Whenever I write something like $\lim\limits_{x\to a} (f(x)+g(x))=\lim\limits_{x\to a}f(x)+\lim\limits_{x\to a}g(x)$, this is intended as a shortcut for If the limits on the RHS of this equality exist, then so does the limit on the LHS and the value of this limit is equal to their sum. This result is also true for limits of the type $\infty=\infty+\infty$. (We use the addition on extended real line.) –  Martin Sleziak Dec 24 '13 at 12:03
    
Yes, but if $\lim f+\lim g$ does not exist then we cannot conclude that $\lim (f+g)$ does not exist. But this is what you are doing, no? –  user1729 Dec 24 '13 at 13:28
    
No, what I claim is that if $\lim f=+\infty$ and $\lim g=+\infty$, then also $\lim (f+g)=+\infty$. –  Martin Sleziak Dec 24 '13 at 13:56
    
Ah, okay, gotcha. –  user1729 Dec 24 '13 at 13:58

Is it strictly enough?

**EXERCISE 1:**
Extract each line of the records below that contains the word "down".

**MATERIAL FOR THIS TASK:**
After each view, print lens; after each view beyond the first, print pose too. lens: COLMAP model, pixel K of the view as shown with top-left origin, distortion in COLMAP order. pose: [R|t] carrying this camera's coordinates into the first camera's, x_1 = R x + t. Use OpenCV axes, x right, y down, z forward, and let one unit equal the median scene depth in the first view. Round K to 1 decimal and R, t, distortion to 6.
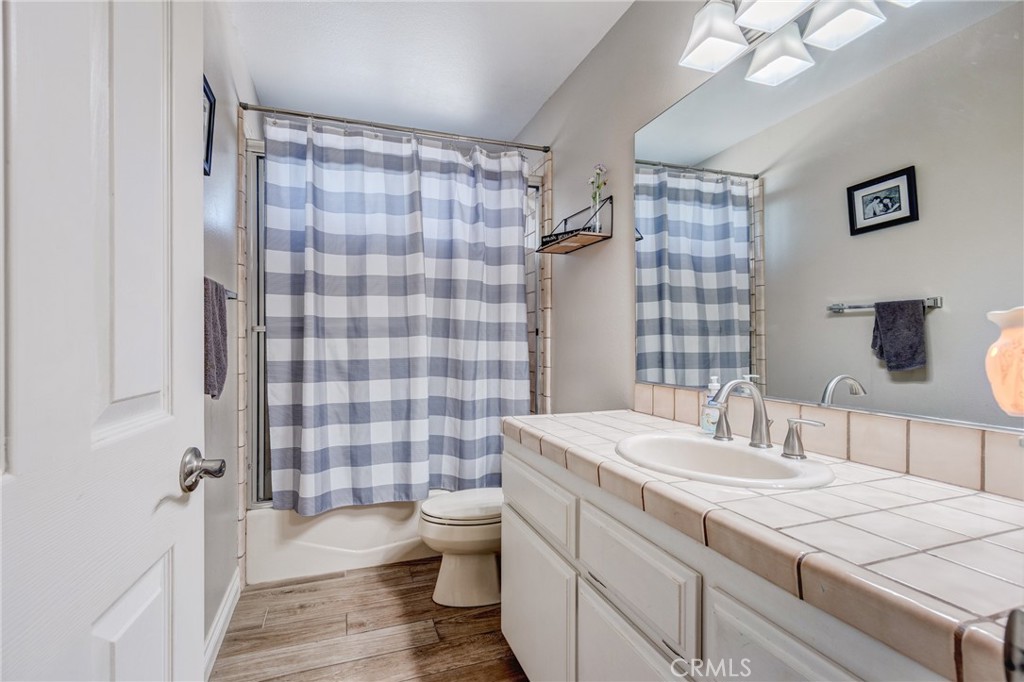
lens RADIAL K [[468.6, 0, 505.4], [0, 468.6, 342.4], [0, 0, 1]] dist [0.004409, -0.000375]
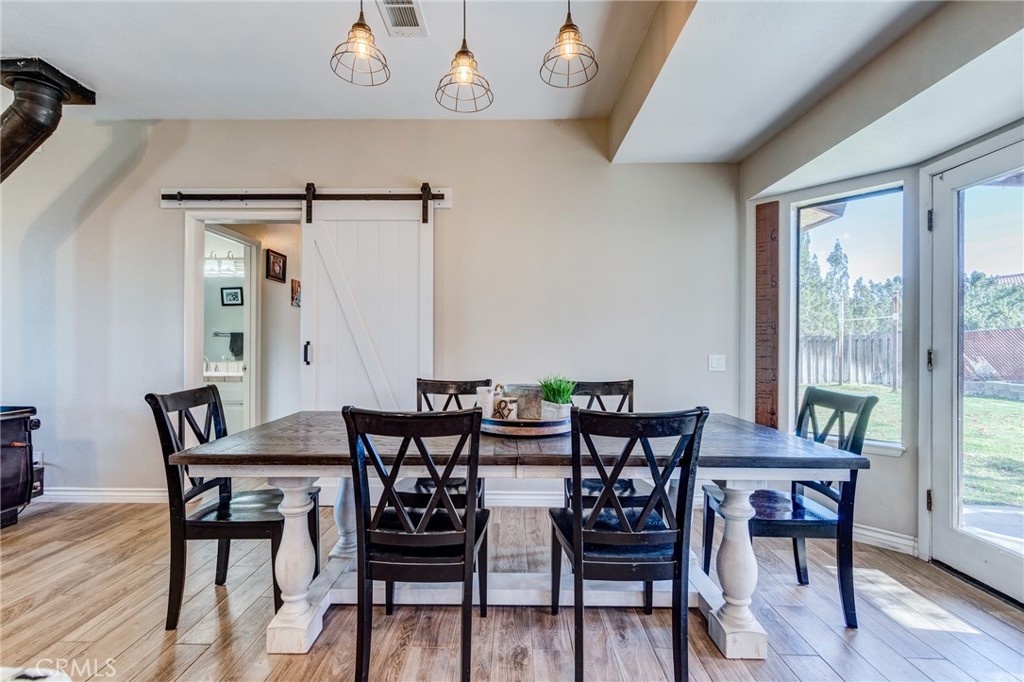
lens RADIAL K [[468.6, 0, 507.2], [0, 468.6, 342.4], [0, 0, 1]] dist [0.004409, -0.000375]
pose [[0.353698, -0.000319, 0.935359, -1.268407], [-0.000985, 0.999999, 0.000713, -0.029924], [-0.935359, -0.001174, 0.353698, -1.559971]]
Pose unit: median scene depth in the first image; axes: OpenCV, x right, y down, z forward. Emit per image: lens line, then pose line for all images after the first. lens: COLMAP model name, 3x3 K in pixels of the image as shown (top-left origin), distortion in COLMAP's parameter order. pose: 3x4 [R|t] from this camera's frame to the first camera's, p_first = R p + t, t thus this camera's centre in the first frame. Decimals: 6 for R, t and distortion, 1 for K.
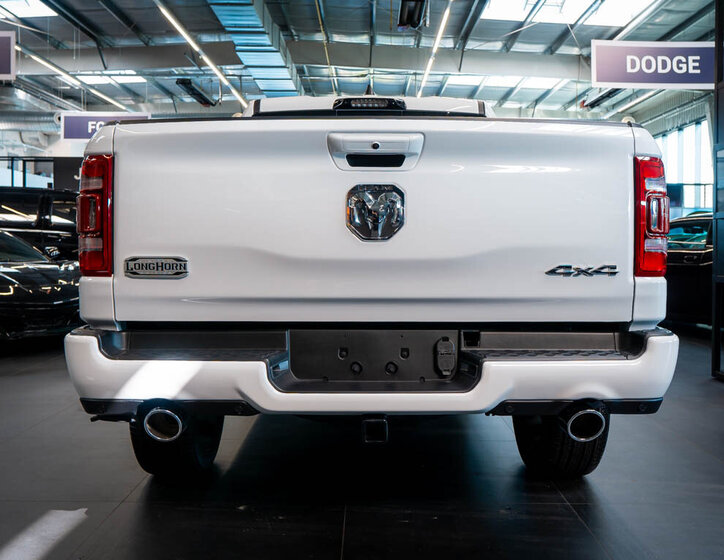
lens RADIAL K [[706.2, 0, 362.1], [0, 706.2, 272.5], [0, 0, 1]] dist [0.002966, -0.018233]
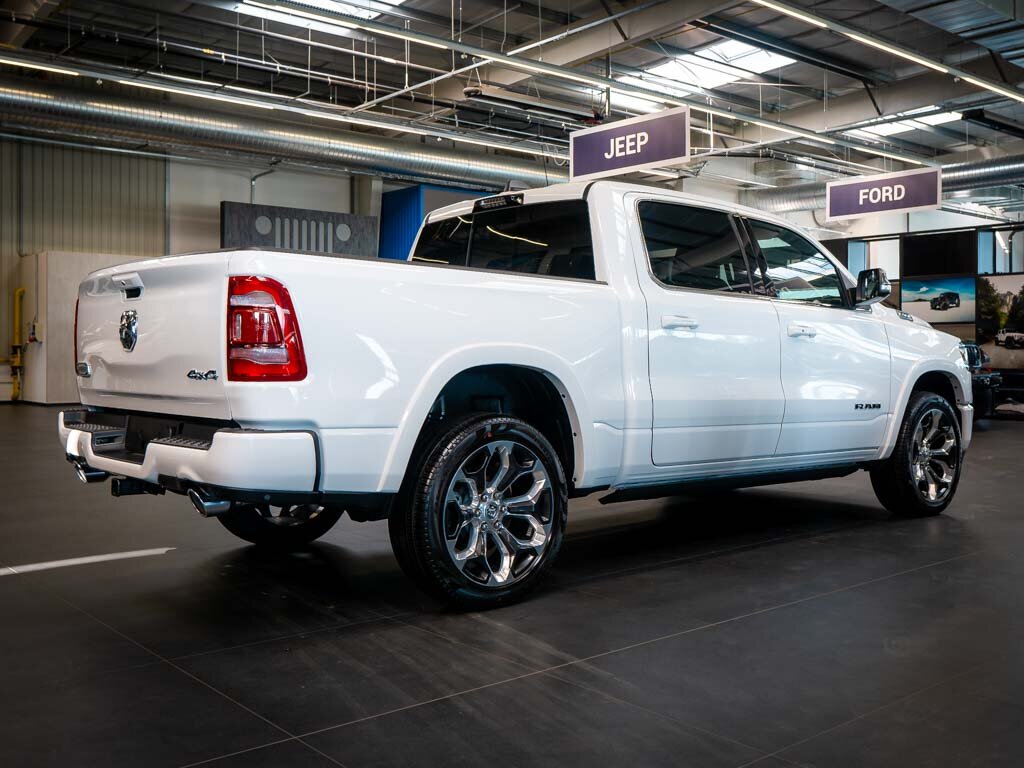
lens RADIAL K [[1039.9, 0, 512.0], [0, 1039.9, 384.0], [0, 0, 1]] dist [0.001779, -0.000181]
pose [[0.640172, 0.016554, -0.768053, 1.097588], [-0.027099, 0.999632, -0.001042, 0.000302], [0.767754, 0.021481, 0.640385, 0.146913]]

**EXERCISE 2:**
In the comment thread on limits, what kind of addition is said to be used for limits of the type ∞ = ∞ + ∞?

**ANSWER AREA 1:**
After each view, print lens; after each view beyond the first, print pose too. lens: COLMAP model, pixel K of the view as shown with top-left origin, distortion in COLMAP order. pose: [R|t] carrying this camera's coordinates into the first camera's, x_1 = R x + t. Use OpenCV axes, x right, y down, z forward, and let one unit equal the median scene depth in the first view. Round K to 1 decimal and R, t, distortion to 6.
Pose unit: median scene depth in the first image; axes: OpenCV, x right, y down, z forward. Emit per image: lens line, then pose line for all images after the first. lens: COLMAP model name, 3x3 K in pixels of the image as shown (top-left origin), distortion in COLMAP's parameter order. pose: 3x4 [R|t] from this camera's frame to the first camera's, p_first = R p + t, t thus this camera's centre in the first frame. Decimals: 6 for R, t and distortion, 1 for K.

**ANSWER AREA 2:**
Addition on the extended real line.